Les nouvelles diplômées sont en quête d’un milieu de travail répondant à leurs attentes et besoins. Selon d’autres études, par exemple, celle de la Registered Nurses Association of British Columbia (RNABC), un phénomène de migration de l’est vers l’ouest est présent. Gillis et al. (2004) ont conduit une étude auprès des nouvelles diplômées de la St. Francis Xavier University, en Nouvelle-Écosse, ayant entre trois et huit années de service. Les résultats présentent un portrait de la mobilité des participantes dont 98 % sont originaires des provinces atlantiques. Trente-sept pour cent (37 %) d’entre elles travaillent à l’extérieur de la province de la Nouvelle-Écosse, 35 % ont travaillé aux États-Unis, mais seulement 12 % y sont encore au moment de l’étude. Finalement, le Canada atlantique a perdu un tiers de ses diplômées au profit d’autres provinces. Nos résultats semblent tracer un tableau similaire. Dans le contexte actuel de pénurie d’infirmières, il devient urgent d’agir afin de réduire cette mobilité. Grâce à une meilleure connaissance des facteurs influençant la rétention des nouvelles infirmières diplômées, on pourra développer des efforts et des stratégies.

Cette étude comporte plusieurs limites qui influencent la généralisation des résultats.
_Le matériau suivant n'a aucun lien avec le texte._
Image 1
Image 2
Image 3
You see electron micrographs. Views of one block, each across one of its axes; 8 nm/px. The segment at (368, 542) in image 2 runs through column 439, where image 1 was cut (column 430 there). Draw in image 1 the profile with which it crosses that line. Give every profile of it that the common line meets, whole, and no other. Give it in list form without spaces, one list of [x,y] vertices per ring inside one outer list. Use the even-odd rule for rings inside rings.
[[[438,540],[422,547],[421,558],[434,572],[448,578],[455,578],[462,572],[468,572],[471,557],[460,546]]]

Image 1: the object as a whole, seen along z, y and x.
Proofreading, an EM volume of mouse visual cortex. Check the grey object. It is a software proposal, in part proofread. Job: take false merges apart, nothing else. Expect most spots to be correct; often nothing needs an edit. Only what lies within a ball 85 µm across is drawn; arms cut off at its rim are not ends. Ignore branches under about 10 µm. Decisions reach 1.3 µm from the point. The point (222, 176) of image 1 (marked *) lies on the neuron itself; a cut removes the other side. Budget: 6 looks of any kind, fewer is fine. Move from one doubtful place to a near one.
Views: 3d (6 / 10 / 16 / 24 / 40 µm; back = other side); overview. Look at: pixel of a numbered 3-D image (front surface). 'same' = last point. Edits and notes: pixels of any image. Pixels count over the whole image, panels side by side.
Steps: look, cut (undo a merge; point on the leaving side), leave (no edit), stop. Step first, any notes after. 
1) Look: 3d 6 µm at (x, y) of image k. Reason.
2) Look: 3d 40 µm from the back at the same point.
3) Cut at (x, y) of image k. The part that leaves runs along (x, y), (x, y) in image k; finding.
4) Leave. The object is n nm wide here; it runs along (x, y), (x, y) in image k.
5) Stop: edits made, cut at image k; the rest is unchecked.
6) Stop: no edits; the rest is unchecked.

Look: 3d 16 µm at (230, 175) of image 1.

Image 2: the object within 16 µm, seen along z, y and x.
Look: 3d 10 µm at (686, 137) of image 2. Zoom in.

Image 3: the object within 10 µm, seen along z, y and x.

La taille de l’échantillon et la participation volontaire des nouvelles infirmières diplômées ont possiblement influencé les réponses données. En effet, les jeunes infirmières qui sont plus compétentes ont peut-être pris le temps de compléter le sondage. Deuxièmement, les instruments de mesure sont utilisés pour une première fois uniquement auprès des nouvelles infirmières diplômées. L’élaboration de certaines sections du questionnaire par les chercheuses peut également constituer une limite étant donné l’absence de pré-test.

Conclusion

Chaque milieu de travail doit se pencher sur l’environnement de la pratique professionnelle en soins infirmiers, car celui-ci est central au pouvoir de recrutement et de rétention des infirmières dans le milieu. Les approches les plus efficaces sont conçues sur mesure en tenant compte des intervenants, des conditions du milieu et du système de valeurs. Bien que le fait d’accroître le recrutement et de bonifier les avantages sociaux puisse réduire la pénurie de personnel infirmier à court terme, l’amélioration de l’environnement de travail pourrait constituer une stratégie plus efficace à long terme en vue d’augmenter la rétention et de favoriser le recrutement (Gifford, Zammuto, Goodman et Hill, 2002). Pour les infirmières, un milieu de travail qui soutient leur vision des soins infirmiers demeure important. En offrant un environnement de travail stimulant et intéressant ainsi qu’un programme d’intégration adapté aux besoins, les employeurs se donnent des moyens gagnants pour favoriser la rétention des nouvelles infirmières diplômées. Nos résultats apportent des connaissances pour la profession infirmière au Nouveau-Brunswick afin de développer l’ensemble des connaissances visant à créer un environnement de travail qui réduit le roulement du personnel infirmier et plus précisément des nouvelles bachelières diplômées en science infirmière.